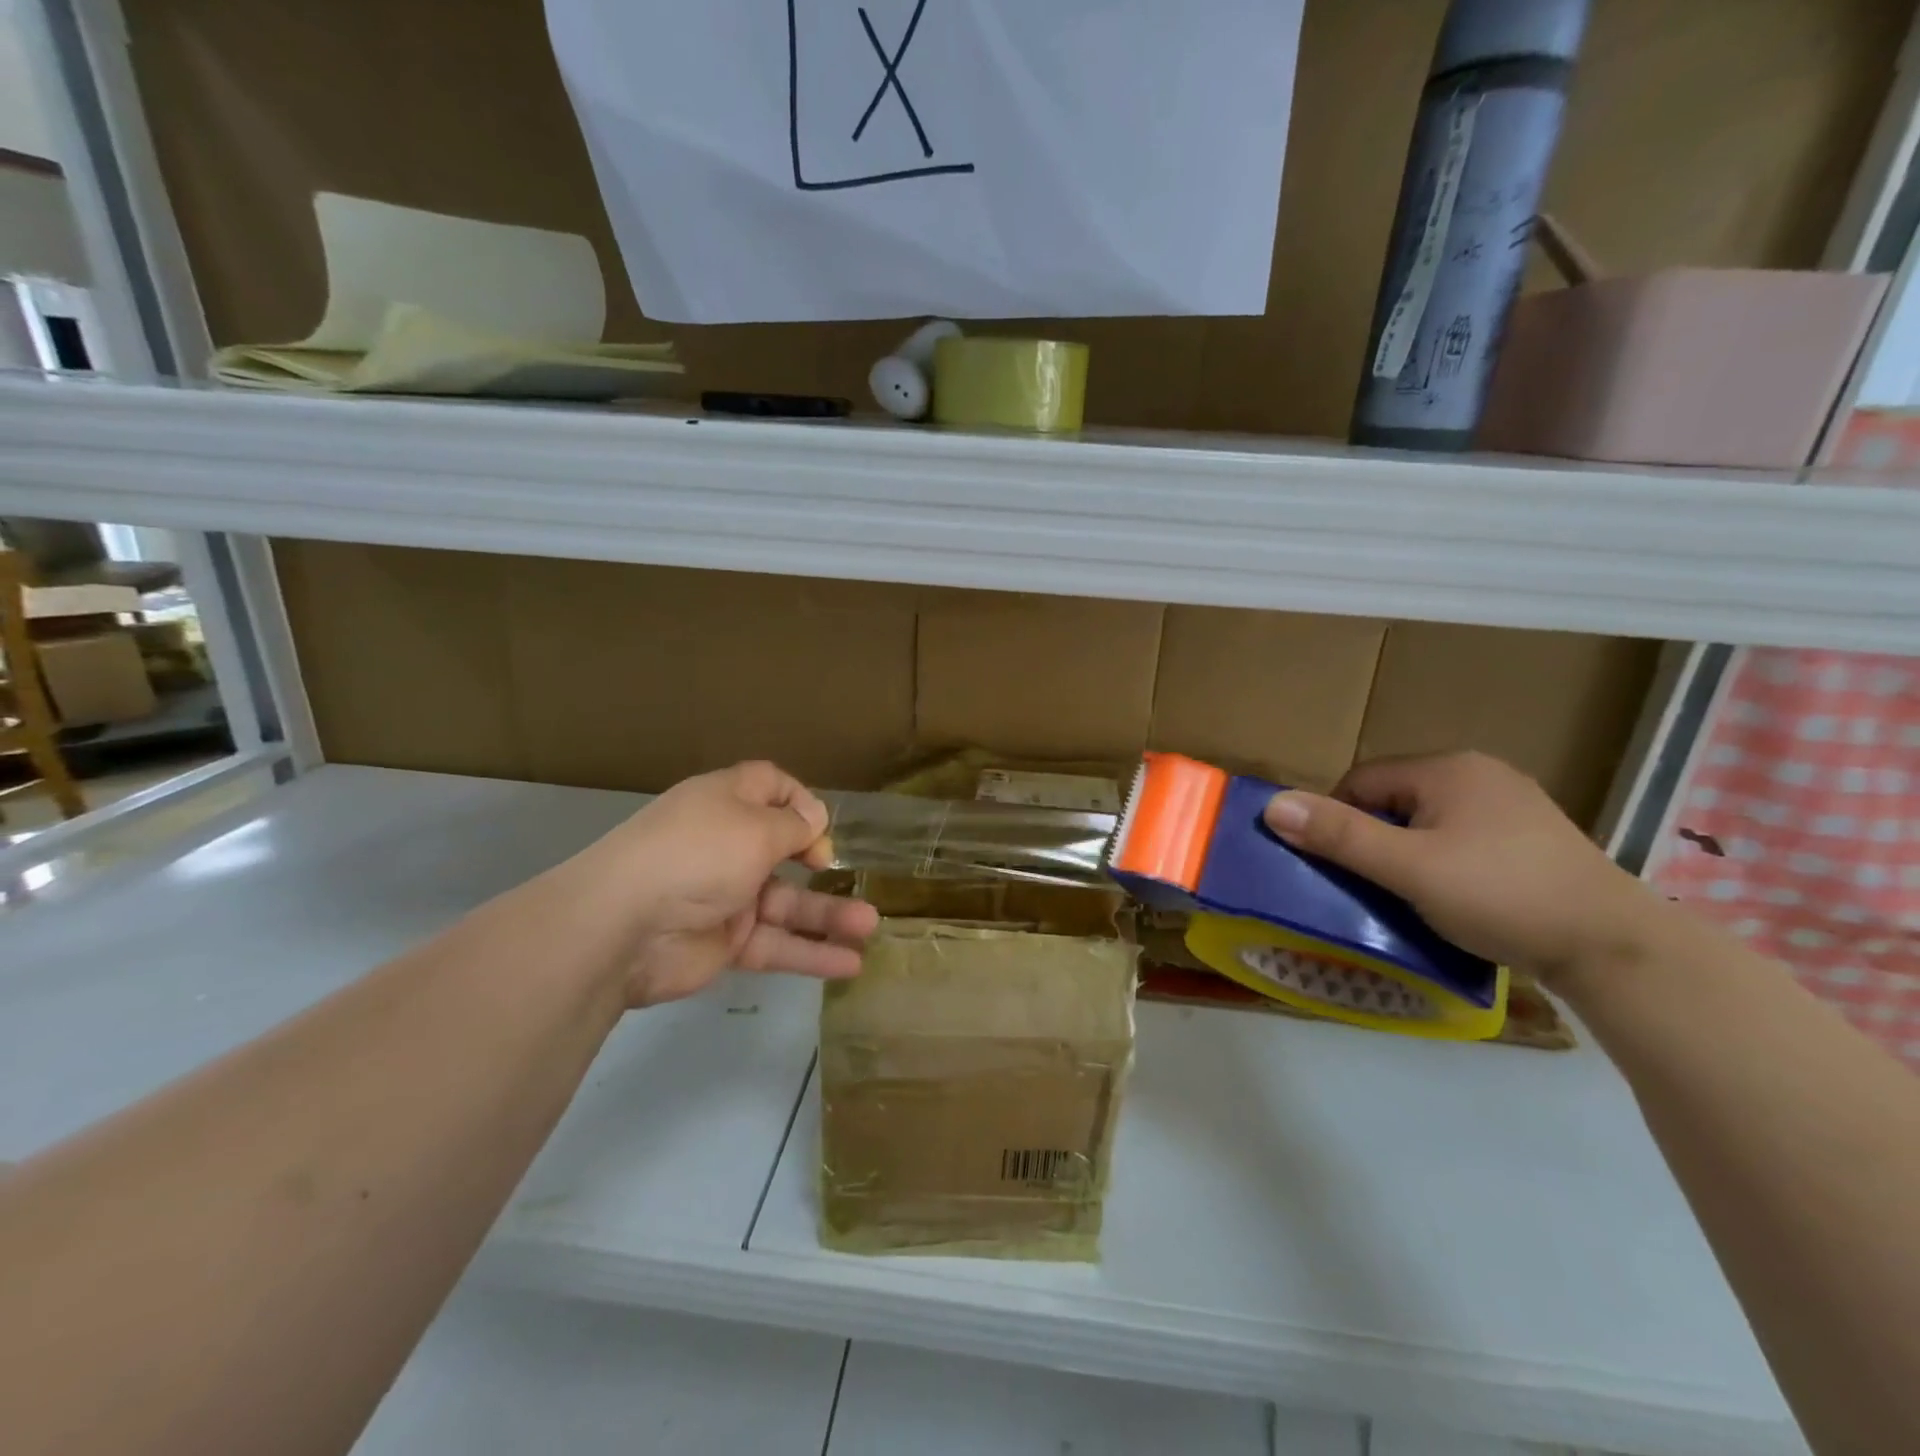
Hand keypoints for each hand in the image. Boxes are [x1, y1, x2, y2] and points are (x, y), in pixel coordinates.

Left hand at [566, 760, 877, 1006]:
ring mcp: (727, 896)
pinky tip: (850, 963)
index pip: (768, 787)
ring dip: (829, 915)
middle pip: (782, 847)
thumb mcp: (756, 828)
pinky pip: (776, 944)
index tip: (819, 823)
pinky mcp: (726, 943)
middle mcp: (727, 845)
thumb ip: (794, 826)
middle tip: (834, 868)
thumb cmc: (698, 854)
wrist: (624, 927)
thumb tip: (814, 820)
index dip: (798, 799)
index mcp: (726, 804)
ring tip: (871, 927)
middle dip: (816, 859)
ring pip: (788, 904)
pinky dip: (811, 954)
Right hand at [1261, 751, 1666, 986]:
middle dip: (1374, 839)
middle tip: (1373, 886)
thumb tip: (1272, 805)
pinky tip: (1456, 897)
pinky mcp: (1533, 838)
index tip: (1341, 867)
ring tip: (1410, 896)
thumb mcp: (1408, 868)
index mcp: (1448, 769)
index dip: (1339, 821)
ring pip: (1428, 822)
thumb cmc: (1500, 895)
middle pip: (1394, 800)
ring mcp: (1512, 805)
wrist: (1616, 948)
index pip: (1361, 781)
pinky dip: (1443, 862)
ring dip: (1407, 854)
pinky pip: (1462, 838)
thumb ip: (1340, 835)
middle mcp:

■ EXERCISE AIM
Transcribe exactly, please, the lines from the one with "ring pip: (788, 904)" to the last line of the entries above, ends included.

■ RESULT OF THE EXERCISE
ring pip: (788, 904)
pinky dip: (811, 954)
Right hand at [1261, 751, 1666, 986]:
middle dip: (1374, 839)
middle tip: (1373, 886)
thumb tip: (1272, 805)
pinky tip: (1456, 897)
pinky mcp: (1533, 838)
index tip: (1341, 867)
ring tip: (1410, 896)
thumb mcp: (1408, 868)
index mcp: (1448, 769)
index dip: (1339, 821)
ring pip: (1428, 822)
thumb cmc: (1500, 895)
middle pip: (1394, 800)
ring mcp: (1512, 805)
wrist: (1616, 948)
index pip: (1361, 781)
pinky dip: (1443, 862)
ring dip: (1407, 854)
pinky pip: (1462, 838)
thumb ip: (1340, 835)
middle mcp:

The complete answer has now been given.